Three months have past since I came up with this workaround to get Internet access over my ATT IP Flex fiber circuit. I had been limping along with Solution 4) from that post – reassign the IP address of the firewall and use analog trunks. The company that installed the PBX said that they’d be willing to try Solution 2):
Get another router. Assign x.1x.202.194 to the WAN side of the new router. Leave the current firewall on x.1x.202.195. Program the PBX to use the new router for all voice traffic. Connect both routers to the internal subnet, giving them different LAN-side IP addresses.
The company that installed the PBX showed up with a Ubiquiti EdgeRouter that they’d used with success with IPFlex. We assigned it the WAN address of x.1x.202.194, and the LAN address of 10.10.24.253. We reprogrammed the PBX to point to it instead of the Firewall, set up port forwarding for SIP and RTP protocols to flow to the PBX, and tried to make an incoming call. We got ringing and ringback, and when we went off hook on the internal phone, we got voice coming from the PBX to the outside caller, but no voice in the other direction. We made an outgoing call. Yes to ringing and ringback. Yes to outgoing voice, and still no to incoming voice.

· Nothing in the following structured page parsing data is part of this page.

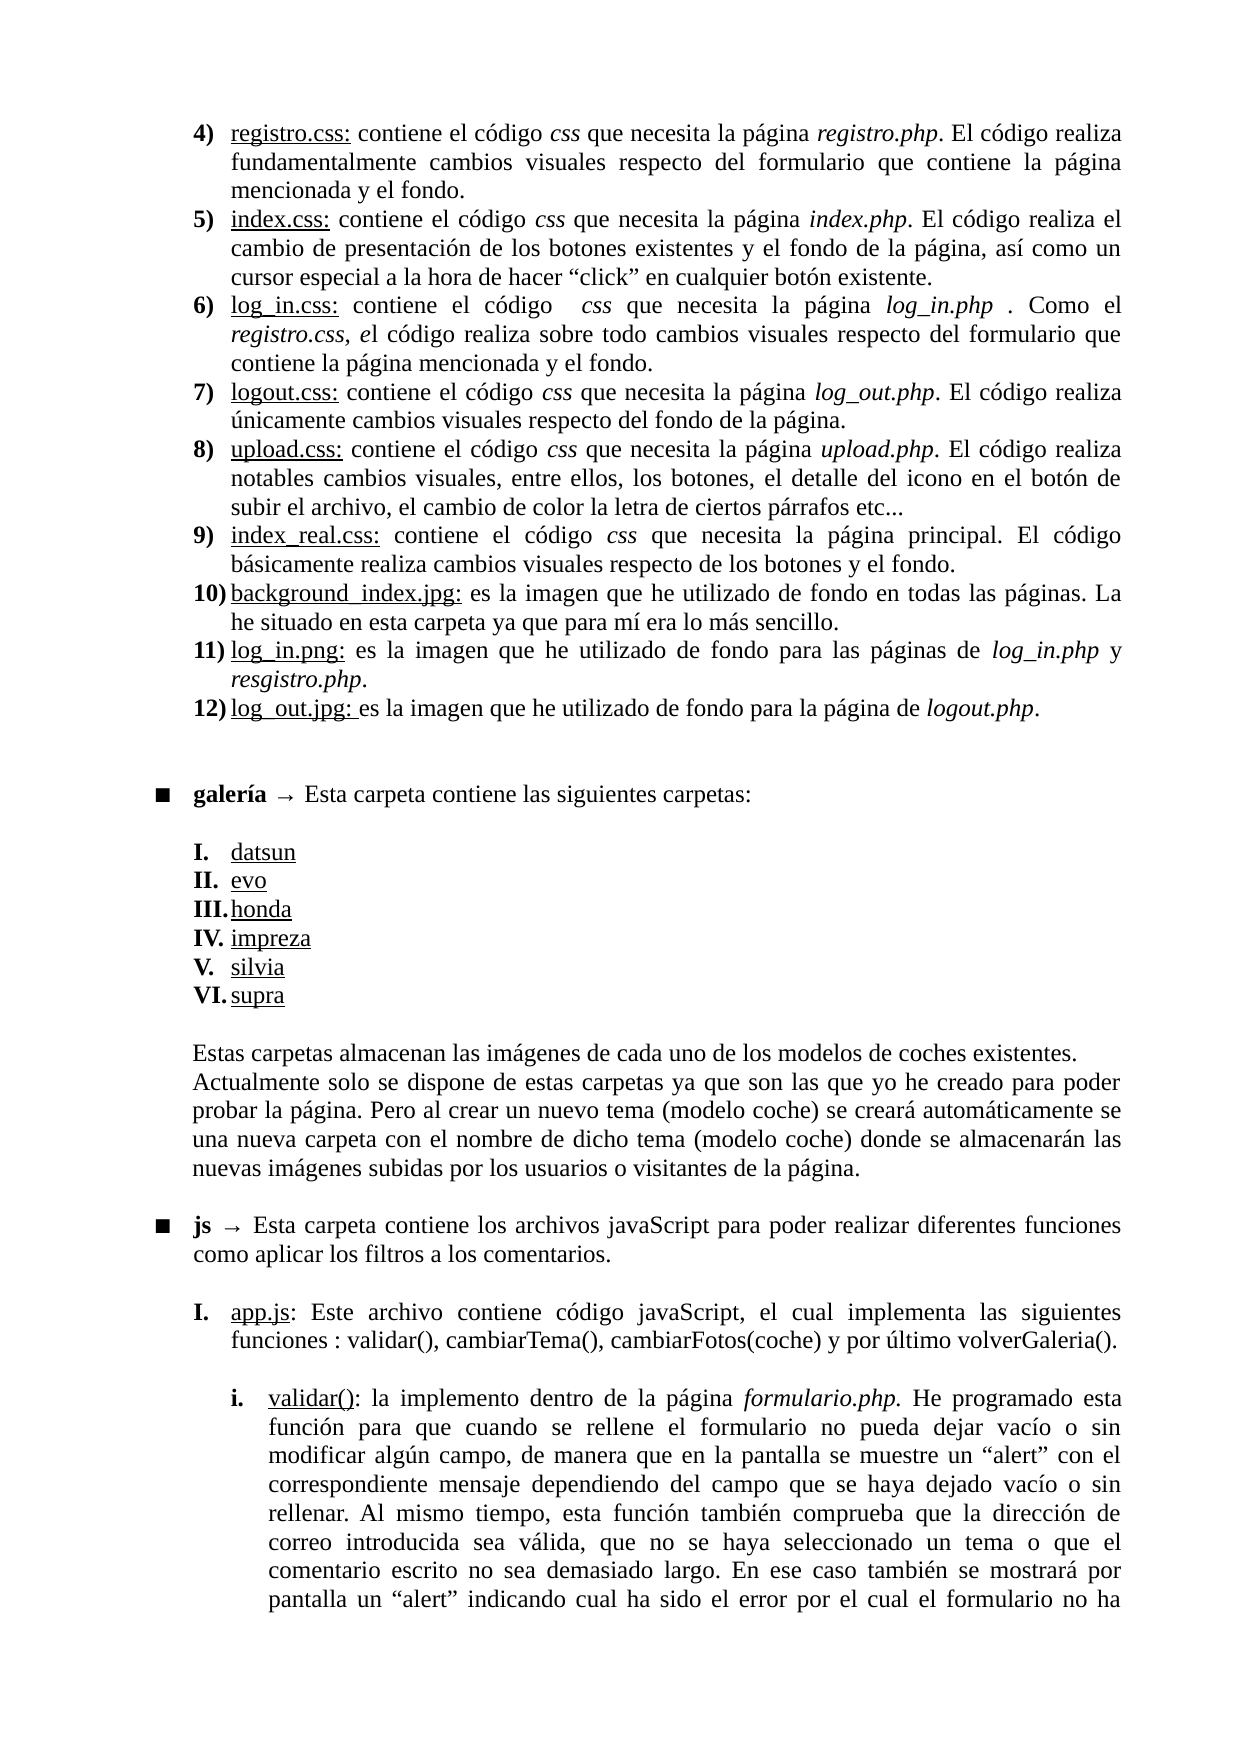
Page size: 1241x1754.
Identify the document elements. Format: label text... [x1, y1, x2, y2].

list silvia [193, 952, 1122, 981]
list log_in.css: contiene el código css que necesita la página log_in.php . Como el registro.css, el código realiza sobre todo cambios visuales respecto del formulario que contiene la página mencionada y el fondo. [193, 291, 1122, 377]
list background_index.jpg: es la imagen que he utilizado de fondo en todas las páginas. La he situado en esta carpeta ya que para mí era lo más sencillo. [193, 578, 1122, 636]
list log_out.jpg: es la imagen que he utilizado de fondo para la página de logout.php. [193, 693, 1122, 722]
list index_real.css: contiene el código css que necesita la página principal. El código básicamente realiza cambios visuales respecto de los botones y el fondo. [193, 521, 1122, 578]
text Estas carpetas almacenan las imágenes de cada uno de los modelos de coches existentes. [118, 1038, 1122, 1067]
list galería → Esta carpeta contiene las siguientes carpetas: [156, 779, 1122, 808]
list index.css: contiene el código css que necesita la página index.php. El código realiza el cambio de presentación de los botones existentes y el fondo de la página, así como un cursor especial a la hora de hacer “click” en cualquier botón existente. [193, 204, 1122, 291]
list logout.css: contiene el código css que necesita la página log_out.php. El código realiza únicamente cambios visuales respecto del fondo de la página. [193, 377, 1122, 434]
list honda [193, 894, 1122, 923]
text Actualmente solo se dispone de estas carpetas ya que son las que yo he creado para poder probar la página. Pero al crear un nuevo tema (modelo coche) se creará automáticamente se una nueva carpeta con el nombre de dicho tema (modelo coche) donde se almacenarán las nuevas imágenes subidas por los usuarios o visitantes de la página. [192, 1067, 1122, 1182]
list evo [193, 866, 1122, 894]
list registro.css: contiene el código css que necesita la página registro.php. El código realiza fundamentalmente cambios visuales respecto del formulario que contiene la página mencionada y el fondo. [193, 118, 1122, 204]
list impreza [193, 923, 1122, 952]
list js → Esta carpeta contiene los archivos javaScript para poder realizar diferentes funciones como aplicar los filtros a los comentarios. [156, 1211, 1122, 1268]
list supra [193, 981, 1122, 1009]
list upload.css: contiene el código css que necesita la página upload.php. El código realiza notables cambios visuales, entre ellos, los botones, el detalle del icono en el botón de subir el archivo, el cambio de color la letra de ciertos párrafos etc... [193, 434, 1122, 521]
list validar(): la implemento dentro de la página formulario.php. He programado esta función para que cuando se rellene el formulario no pueda dejar vacío o sin modificar algún campo, de manera que en la pantalla se muestre un “alert” con el correspondiente mensaje dependiendo del campo que se haya dejado vacío o sin rellenar. Al mismo tiempo, esta función también comprueba que la dirección de correo introducida sea válida, que no se haya seleccionado un tema o que el comentario escrito no sea demasiado largo. En ese caso también se mostrará por pantalla un “alert” indicando cual ha sido el error por el cual el formulario no ha [231, 1383, 1122, 1613]
list log_in.png: es la imagen que he utilizado de fondo para las páginas de log_in.php y resgistro.php. [193, 636, 1122, 693]
list app.js: Este archivo contiene código javaScript, el cual implementa las siguientes funciones : validar(), cambiarTema(), cambiarFotos(coche) y por último volverGaleria(). [193, 1297, 1122, 1354]
list datsun [193, 837, 1122, 866]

I hooked up a computer between the EdgeRouter and the ATT router, and repeated both types of call. I could see the SIP packets from both ends indicating normal call setup. I could see the RTP packets flowing outwards. But there were no incoming RTP packets. This can’t be a problem with the EdgeRouter, since we’re looking on the WAN side of it.
I called ATT service, and they assigned me a ticket number.
The next day, I got a voicemail from ATT saying that, when they tried to make a call to the PBX, the got a SIP 486 packet back. A 486 packet means “Callee is busy”, and it would have to be sent by the PBX, as far as I know. That’s strange. I tried it, and got the same behavior as before: the call went through, but I only got voice packets in one direction.
I called ATT back, and was told that there’d be a two minute hold for a tech. After 35 minutes on hold, I hung up so that I could go do something more pressing.
Done with that, I was back on the horn to ATT. Back on hold. This is probably a good time to mention that the music on hold on the VoIP support line repeats every fifteen or twenty seconds. It’s a little bit like “It’s a Small World” at Disneyland, only not near as catchy. After an hour and forty five minutes, I got a Tier 2 tech on the line. After another hour and a half of troubleshooting, we had made exactly no progress. The tech said he could see both sets of RTP packets in the ATT-managed Cisco router on my site. He said he’d refer me to a Tier 3 tech.
The next morning, I got a call from the Tier 3 tech. He said that the reason we weren’t seeing the incoming RTP packets was that the PBX in its SIP packets was saying that its address was 10.10.24.3, which is non-routable. That’s it. The whole call took a minute or two.
Unexplained is what the Tier 2 tech was looking at when he said he could see both sets of RTP packets.
The Sonicwall firewalls have provision for translating addresses in SIP packets so that you can make the VoIP server think that the address of the PBX is the WAN address of the firewall, but it looks like the EdgeRouter can’t do that. At teh suggestion of the PBX installers, I reprogrammed the PBX to think we’re using NAPT, and to tell it that the address of the NAPT router is x.1x.202.194. We’re not using NAPT, but we are using port forwarding for the RTP packets, so I guess that’s close enough, and the PBX now puts x.1x.202.194 as its address in the SIP packets it sends out.
Problem solved.
I only have a sample space of two, last February and now, but it’s amazing the difference between the ATT Tier 2 and Tier 3 techs.